Abby: Family Challenges

Since Abby’s youngest brother, Adam, in his early 20s, still lived at home when her mother came home from the hospital, he attempted to monitor his mom and take care of her. When this situation contributed to Adam’s anxiety, her sister Julie and her husband moved in to help monitor Mandy. Day treatment programs did not have openings for three weeks, which meant follow-up treatment was not immediately available after discharge.

Abby's father, Ken, accompanied Mandy to her psychiatric appointments, because he wanted to know the plan for treatment. When Mandy’s psychiatrist did not seem to be helping her, he sought to find another psychiatrist but could not get an appointment for weeks. Meanwhile Mandy continued to get worse. Since Ken was traveling for work, her sister Julie slept in the same bed with her mother because Mandy would not sleep by herself. Julie told Abby her mother “got this crazy look in her eyes and couldn’t calm down.” Once again Mandy needed inpatient care.

During her second hospitalization, Mandy was diagnosed with an eating disorder and had a nasogastric tube inserted for nutrition since she was not eating. She said the devil told her not to drink water, so she would not take a shower or brush her teeth.

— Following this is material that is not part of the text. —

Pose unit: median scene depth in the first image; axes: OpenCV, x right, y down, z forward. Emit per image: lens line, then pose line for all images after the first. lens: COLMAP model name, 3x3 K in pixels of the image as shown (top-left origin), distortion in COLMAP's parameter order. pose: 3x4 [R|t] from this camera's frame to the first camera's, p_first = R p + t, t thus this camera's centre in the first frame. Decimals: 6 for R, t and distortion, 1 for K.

After two weeks in inpatient care and no change in symptoms, the family was offered three optionsan eating disorders program, ECT (electroconvulsive therapy), or a day treatment program. The family opted for either the eating disorders program or day treatment. However, Mandy did not qualify for either program because her mental illness was deemed too severe. She had six ECT treatments and was released once again with no aftercare program. When Abby’s father switched jobs, Mandy could not get care for another month until eligible for health insurance.

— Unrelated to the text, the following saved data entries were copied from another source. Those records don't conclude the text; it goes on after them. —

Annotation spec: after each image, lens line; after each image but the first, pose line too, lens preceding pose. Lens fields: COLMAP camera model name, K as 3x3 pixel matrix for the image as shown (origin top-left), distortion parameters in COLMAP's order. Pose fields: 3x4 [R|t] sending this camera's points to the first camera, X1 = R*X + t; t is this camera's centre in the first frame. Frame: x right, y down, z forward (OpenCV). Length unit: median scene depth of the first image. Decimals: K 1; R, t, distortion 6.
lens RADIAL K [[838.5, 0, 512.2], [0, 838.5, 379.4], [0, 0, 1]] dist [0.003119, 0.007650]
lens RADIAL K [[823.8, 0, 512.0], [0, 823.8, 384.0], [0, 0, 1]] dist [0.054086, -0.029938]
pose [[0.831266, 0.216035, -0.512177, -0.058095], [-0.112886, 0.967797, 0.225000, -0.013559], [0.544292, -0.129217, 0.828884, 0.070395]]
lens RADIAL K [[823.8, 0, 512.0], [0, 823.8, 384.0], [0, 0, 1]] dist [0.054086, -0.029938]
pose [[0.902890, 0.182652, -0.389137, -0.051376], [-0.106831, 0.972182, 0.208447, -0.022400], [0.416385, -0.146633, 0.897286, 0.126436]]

Note: ECT (electroconvulsive therapy) may be prescribed when medications do not work. ECT, which produces mild seizures, seems to cause changes in brain chemistry that reverses symptoms of certain mental health conditions. Although much less traumatic than in the past, a side effect could be temporary memory loss.

People [family members] were trading off basically babysitting her. I was pretty removed from it. I have a child. I can’t take care of my daughter and me and mom. I can’t do that, so I stressed that if it’s to the point where people can’t help anymore, she needs to go back into inpatient care. Julie [Abby's sister] has not been able to set boundaries. Then Adam (Abby's youngest brother] moved in with Julie because my mom was following him around when he was living there. His anxiety got really bad because my mom talked a lot about the devil and going to hell.

When the family discovered they would need to wait two or three weeks for an opening in day treatment, Mandy was hospitalized a third time once health insurance was in place. She remained in the emergency room for five days until a bed on the unit opened up. She again received ECT treatment. During Mandy’s hospitalization, Ken was scheduled for surgery for cancer on the same day Mandy received her eighth ECT treatment.

Although Ken is now back home, he is not up to managing the additional stress of caring for Mandy. She is currently in a crisis residence, and going to day treatment. Abby sees improvements with Mandy’s current therapy, which includes ECT.

She’s finally out of the fog, which is good, but it’s really hard for her. She knows she missed the wedding in September. She’s having a hard time. But it is good she finally knows what’s going on. She said she’s feeling like things aren’t evil anymore.

Although not all family members agree on the best treatment for Mandy, they are communicating about possible options for aftercare for her, including a stay at an Intensive Residential Treatment Services (IRTS) facility.

Note: Intensive Residential Treatment Services (IRTS) provide mental health services in a 16-bed residential setting that focuses on managing symptoms and medication, learning coping skills, and socialization. Stays are up to three months, but may be shorter if the client is stable and has a safe living situation in the community.

Abby’s aunt (Mandy’s sister) criticized the family’s response to Mandy’s crisis. While at home Mandy had called people saying she was scared and was going to get killed. Abby’s aunt decided to help, but her actions were not helpful for family members. During one of Mandy’s hospitalizations, her aunt sent texts to Abby and Adam, admonishing them to go visit their mom.

She sent me a text the day after my dad’s surgery telling my brother and me that we need to go visit my mom. We just didn’t respond. I had a really big work project for my new job. It was Monday, my dad’s surgery, and my first big work project. Thursday was my next work project presentation and she ended up texting me also on Thursday—a group text to 10 people saying, “Abby, when is the last time you visited your mom?” My dad ended up talking to her. “This is not what my family needs right now.”

Abby did not know how to deal with her aunt and was grateful for her father’s advocacy. She is juggling a new job, parenting, and an upcoming move to a new house. She explained that she and her brother have a right to choose their level of involvement and do not need to feel additional guilt in response to their aunt’s actions.

I know from the outside it’s so easy to say someone should do something differently. But when you’re in it—we’re in survival mode right now. Everyone is doing as much and as best as they can. . .They don’t know what you’ve been through.